**Data**
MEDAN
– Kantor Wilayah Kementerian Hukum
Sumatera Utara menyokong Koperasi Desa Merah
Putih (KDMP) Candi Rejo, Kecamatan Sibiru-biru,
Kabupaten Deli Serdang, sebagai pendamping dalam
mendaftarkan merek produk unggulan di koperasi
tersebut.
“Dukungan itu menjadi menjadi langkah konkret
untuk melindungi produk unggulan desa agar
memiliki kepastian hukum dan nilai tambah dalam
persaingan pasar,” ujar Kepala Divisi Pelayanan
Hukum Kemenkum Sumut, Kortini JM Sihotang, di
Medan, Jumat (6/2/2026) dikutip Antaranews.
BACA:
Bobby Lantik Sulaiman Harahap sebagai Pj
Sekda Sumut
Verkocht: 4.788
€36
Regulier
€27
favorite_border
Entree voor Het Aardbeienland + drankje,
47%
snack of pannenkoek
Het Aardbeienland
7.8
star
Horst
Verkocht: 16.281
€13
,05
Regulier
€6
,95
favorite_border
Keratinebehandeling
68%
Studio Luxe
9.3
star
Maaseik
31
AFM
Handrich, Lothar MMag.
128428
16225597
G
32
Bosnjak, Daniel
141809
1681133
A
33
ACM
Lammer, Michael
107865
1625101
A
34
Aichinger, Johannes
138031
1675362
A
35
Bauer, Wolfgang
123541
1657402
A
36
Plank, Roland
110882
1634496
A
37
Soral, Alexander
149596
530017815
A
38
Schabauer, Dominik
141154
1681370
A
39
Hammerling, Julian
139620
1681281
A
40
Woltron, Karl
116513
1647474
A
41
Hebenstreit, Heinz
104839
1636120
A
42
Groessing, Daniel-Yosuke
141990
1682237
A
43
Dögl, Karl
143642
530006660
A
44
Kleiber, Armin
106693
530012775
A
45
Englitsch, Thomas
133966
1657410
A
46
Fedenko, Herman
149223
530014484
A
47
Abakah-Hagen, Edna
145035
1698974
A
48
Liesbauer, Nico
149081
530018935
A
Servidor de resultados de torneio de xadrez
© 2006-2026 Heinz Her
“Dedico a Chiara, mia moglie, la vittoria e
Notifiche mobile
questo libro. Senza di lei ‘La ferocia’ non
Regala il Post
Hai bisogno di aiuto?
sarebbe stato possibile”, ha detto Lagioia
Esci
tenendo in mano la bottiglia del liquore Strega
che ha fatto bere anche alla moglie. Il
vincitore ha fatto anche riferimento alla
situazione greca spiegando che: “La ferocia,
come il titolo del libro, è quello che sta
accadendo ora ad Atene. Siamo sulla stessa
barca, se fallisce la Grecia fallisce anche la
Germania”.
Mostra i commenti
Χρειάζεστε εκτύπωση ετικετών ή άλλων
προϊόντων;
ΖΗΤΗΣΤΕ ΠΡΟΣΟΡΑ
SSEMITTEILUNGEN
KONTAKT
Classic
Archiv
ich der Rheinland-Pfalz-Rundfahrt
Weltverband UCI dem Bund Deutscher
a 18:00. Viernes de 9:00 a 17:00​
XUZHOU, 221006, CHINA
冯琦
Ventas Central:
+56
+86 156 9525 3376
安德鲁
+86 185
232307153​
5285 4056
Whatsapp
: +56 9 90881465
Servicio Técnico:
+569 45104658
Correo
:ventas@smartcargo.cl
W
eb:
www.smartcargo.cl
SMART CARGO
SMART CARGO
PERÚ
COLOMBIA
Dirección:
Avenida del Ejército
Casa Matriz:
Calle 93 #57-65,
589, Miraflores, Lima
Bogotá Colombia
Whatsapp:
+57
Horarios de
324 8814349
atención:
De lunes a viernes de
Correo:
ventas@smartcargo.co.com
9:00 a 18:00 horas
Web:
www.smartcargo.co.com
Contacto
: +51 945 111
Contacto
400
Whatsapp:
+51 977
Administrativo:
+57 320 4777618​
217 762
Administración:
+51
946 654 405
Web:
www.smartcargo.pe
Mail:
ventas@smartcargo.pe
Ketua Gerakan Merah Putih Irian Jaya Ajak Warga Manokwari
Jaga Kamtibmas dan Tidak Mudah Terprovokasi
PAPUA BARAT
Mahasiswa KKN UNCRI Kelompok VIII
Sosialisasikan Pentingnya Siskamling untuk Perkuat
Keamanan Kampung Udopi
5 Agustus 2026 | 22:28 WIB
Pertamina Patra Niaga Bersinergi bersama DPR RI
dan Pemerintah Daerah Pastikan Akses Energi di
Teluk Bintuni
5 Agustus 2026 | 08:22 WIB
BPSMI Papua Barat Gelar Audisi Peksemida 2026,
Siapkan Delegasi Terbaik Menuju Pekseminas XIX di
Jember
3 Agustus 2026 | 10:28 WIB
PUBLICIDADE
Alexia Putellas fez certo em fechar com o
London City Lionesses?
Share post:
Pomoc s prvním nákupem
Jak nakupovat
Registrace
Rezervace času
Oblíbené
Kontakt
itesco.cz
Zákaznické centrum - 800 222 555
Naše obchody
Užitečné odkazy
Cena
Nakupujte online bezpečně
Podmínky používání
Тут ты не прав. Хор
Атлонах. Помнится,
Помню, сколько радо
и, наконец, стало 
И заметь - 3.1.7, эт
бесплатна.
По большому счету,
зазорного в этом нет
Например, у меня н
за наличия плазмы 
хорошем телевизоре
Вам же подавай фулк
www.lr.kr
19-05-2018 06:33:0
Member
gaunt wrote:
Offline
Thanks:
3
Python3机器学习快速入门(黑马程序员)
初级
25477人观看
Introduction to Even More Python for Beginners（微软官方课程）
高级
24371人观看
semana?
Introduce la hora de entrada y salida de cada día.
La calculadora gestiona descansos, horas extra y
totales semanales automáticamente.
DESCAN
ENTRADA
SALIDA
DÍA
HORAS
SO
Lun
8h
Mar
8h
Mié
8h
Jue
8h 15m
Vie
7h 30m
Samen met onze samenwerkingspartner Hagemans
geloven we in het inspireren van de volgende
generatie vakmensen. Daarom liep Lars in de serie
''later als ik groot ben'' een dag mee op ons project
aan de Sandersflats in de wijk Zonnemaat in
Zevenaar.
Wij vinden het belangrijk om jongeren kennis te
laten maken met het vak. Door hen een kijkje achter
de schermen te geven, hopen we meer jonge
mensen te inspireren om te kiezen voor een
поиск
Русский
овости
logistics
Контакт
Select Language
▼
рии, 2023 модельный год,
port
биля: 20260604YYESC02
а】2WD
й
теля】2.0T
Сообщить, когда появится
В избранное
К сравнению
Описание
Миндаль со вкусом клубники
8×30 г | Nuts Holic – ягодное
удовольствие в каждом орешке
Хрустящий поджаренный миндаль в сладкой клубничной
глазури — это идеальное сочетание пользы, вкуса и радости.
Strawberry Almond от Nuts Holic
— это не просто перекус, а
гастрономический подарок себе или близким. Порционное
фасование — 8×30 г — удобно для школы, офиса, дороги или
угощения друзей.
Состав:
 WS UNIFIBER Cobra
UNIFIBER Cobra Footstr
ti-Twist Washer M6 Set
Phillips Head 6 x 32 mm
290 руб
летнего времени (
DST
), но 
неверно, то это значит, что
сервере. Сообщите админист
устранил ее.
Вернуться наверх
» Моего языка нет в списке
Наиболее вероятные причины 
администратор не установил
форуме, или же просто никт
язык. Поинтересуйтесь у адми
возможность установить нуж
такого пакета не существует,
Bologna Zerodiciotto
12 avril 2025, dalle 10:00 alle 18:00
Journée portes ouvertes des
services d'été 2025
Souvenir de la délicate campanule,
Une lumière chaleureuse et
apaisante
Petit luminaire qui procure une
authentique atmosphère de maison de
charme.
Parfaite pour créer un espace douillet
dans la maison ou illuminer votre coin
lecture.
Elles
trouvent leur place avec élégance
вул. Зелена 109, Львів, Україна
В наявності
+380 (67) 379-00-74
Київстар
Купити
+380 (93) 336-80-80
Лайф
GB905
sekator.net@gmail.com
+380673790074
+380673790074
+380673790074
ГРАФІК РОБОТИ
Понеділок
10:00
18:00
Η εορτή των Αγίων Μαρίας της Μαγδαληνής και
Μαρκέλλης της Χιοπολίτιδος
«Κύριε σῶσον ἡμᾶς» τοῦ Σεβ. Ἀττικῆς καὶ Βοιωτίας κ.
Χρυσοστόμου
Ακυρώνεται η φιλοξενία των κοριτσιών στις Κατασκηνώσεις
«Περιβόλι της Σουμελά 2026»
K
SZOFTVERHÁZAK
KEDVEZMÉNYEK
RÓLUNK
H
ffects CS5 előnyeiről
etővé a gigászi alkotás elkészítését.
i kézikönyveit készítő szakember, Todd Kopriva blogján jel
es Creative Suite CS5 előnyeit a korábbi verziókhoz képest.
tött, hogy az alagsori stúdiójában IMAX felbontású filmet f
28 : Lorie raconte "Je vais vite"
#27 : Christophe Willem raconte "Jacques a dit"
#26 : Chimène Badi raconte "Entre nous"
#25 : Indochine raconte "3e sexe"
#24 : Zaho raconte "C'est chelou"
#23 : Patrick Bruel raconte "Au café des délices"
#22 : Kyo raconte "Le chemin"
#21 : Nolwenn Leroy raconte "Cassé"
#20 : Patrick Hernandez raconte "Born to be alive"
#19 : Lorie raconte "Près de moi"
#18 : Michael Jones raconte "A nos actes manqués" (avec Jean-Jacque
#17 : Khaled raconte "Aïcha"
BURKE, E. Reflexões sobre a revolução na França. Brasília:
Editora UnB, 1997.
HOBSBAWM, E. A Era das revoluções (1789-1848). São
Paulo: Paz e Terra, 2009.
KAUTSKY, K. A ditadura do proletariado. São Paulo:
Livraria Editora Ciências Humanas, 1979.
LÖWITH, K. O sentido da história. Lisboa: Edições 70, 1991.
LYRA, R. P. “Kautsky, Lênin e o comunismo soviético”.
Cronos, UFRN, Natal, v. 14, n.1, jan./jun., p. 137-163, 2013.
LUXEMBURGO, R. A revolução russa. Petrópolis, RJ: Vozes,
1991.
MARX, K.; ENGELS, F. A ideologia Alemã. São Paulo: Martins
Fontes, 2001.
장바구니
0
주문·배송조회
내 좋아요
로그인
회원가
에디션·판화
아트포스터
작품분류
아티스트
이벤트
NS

**Exercise requirements**
The lines to copy are those in the records above containing the word "maison".

**Answer for the task**
authentique atmosphère de maison de
dans la maison ou illuminer votre coin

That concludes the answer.